It is that time of year again when firms are getting their insurance premiums through and discovering that their quotes have shot up because of factors around the property market. This means that a number of firms are in the unenviable position of finding themselves without any cover in a week’s time and wondering what on earth to do.
Cash Conveyancing
I have taken two calls today from senior partners of small law firms that have an element of conveyancing work going on but not mortgage-backed, and it seems that the insurance companies are targeting these types of law firms and pushing their insurance up to levels that are so high it is an affordable.
Since dictating this article I have come across a further couple of firms in the same position. One firm had undertaken a very small piece of conveyancing some time ago and another had closed their conveyancing department down but still had a large increase in their PII.

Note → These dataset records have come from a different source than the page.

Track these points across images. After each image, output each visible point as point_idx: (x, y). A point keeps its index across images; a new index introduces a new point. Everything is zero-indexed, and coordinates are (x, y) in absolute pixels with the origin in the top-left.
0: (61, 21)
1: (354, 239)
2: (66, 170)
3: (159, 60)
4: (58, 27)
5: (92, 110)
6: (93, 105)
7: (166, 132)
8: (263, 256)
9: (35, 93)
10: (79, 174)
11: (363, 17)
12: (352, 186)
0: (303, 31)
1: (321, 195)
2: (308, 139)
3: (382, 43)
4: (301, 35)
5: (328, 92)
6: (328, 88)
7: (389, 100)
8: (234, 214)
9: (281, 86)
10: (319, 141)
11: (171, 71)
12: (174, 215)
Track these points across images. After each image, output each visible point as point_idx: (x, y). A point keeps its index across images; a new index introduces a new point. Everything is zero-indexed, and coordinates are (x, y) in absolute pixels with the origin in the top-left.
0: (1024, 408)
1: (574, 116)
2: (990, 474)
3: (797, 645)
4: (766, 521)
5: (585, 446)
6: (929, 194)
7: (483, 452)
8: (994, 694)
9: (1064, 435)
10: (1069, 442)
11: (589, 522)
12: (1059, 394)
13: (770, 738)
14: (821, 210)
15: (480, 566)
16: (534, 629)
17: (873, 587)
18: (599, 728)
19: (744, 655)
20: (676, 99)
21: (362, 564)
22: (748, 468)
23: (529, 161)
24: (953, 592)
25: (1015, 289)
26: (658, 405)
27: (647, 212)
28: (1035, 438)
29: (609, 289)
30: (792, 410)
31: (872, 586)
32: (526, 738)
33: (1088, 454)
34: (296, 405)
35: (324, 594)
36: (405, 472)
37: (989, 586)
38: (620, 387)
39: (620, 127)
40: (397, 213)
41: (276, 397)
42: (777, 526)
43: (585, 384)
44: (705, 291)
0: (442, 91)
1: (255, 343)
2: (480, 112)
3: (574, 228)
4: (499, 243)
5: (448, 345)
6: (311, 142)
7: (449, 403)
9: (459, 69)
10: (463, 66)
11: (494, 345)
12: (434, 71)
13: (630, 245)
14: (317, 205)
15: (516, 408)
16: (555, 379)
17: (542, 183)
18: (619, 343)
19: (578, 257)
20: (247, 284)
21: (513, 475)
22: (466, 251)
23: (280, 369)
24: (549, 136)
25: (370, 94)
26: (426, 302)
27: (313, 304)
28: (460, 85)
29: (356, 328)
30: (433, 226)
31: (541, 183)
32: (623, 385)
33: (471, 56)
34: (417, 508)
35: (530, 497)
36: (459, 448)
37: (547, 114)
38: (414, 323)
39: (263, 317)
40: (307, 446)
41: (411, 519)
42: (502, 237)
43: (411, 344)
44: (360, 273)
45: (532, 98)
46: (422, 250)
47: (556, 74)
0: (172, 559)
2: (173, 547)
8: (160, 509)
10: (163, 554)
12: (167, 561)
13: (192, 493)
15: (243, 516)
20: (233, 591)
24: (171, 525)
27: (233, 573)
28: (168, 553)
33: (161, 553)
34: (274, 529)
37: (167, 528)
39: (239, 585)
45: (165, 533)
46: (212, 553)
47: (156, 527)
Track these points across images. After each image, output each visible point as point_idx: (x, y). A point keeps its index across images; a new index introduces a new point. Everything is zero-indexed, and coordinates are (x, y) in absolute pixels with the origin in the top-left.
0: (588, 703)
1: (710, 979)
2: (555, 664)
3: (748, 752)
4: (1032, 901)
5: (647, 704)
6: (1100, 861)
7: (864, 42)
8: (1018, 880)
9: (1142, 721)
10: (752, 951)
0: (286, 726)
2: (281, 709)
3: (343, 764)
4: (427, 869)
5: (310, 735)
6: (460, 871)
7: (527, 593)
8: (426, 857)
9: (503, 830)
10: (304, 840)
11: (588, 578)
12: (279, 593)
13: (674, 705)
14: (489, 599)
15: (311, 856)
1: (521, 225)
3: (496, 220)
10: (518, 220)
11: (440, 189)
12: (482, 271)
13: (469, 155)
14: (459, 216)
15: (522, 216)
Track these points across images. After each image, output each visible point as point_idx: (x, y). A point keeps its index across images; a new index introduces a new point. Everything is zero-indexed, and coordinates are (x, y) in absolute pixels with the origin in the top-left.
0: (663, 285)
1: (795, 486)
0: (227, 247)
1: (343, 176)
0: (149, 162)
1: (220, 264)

I suspect this relates to the fact that if a law firm is not doing conveyancing for mortgage clients they don’t tend to have the CQS accreditation. Firms who just do conveyancing for cash buyers are finding themselves squeezed out of the market.. Although one of the brokers has said it is just down to the increased caseload in the conveyancing market generally and hence the increased risk of claims.
One of the solicitors who contacted me dealt solely with high net worth Middle Eastern clients buying in London for cash and without mortgages, which means that the conveyancing work he is doing has resulted in high premiums at unaffordable prices for his size of firm.
So what can you do about high premiums that are making your firm unprofitable if you carry on.How do you deal with getting insurance in the next week in order to carry on trading and what options do you have?
Get in touch
The answer to this is to get in touch with us because there are things that you can be considering. It is not the end of the world and the end of your business, but you are probably going to have to think outside the box.
Check your policy carefully
Firstly you need to speak to your insurers to check how long you have got once your insurance expires. Check your policy terms as well – we have come across solicitors being given very misleading advice by their brokers – eg they have to take out insurance prior to the deadline or agree to close and pay their run off cover at the old rate or they will be faced with paying run off cover at the new premium level.
Our understanding is that there is usually a grace period of either 4 or 12 weeks to enable you to find alternative arrangements. This should give you time to consider your options, which means that you don’t need to panic into making a decision immediately.
Full Report
Secondly get in touch with us and let us put together a full report for you on the value of your firm, your options for sale and likelihood of sale. You can use our Gold Service as a seller or you can commission a one-off valuation and structure report. This will give you a very good idea as to what you can be looking for and how you can deal with this situation.
Seek a Merger or Sell as a Shell
Find a practice to merge with, they become the successor practice, which means that you do not need to pay run off cover. Alternatively look for a practice you can take yourself and your clients to as either an employee or a consultant. Look around for someone to buy your firm as a shell law firm and take it over without the clients. Finally keep looking at the PII market.
Summary
If you find yourself in this position without professional indemnity insurance because the price is too high and too painful to consider, firstly do not panic – find out exactly what time frames you will need to work to (and read the contract/policy carefully) and then consider your options carefully.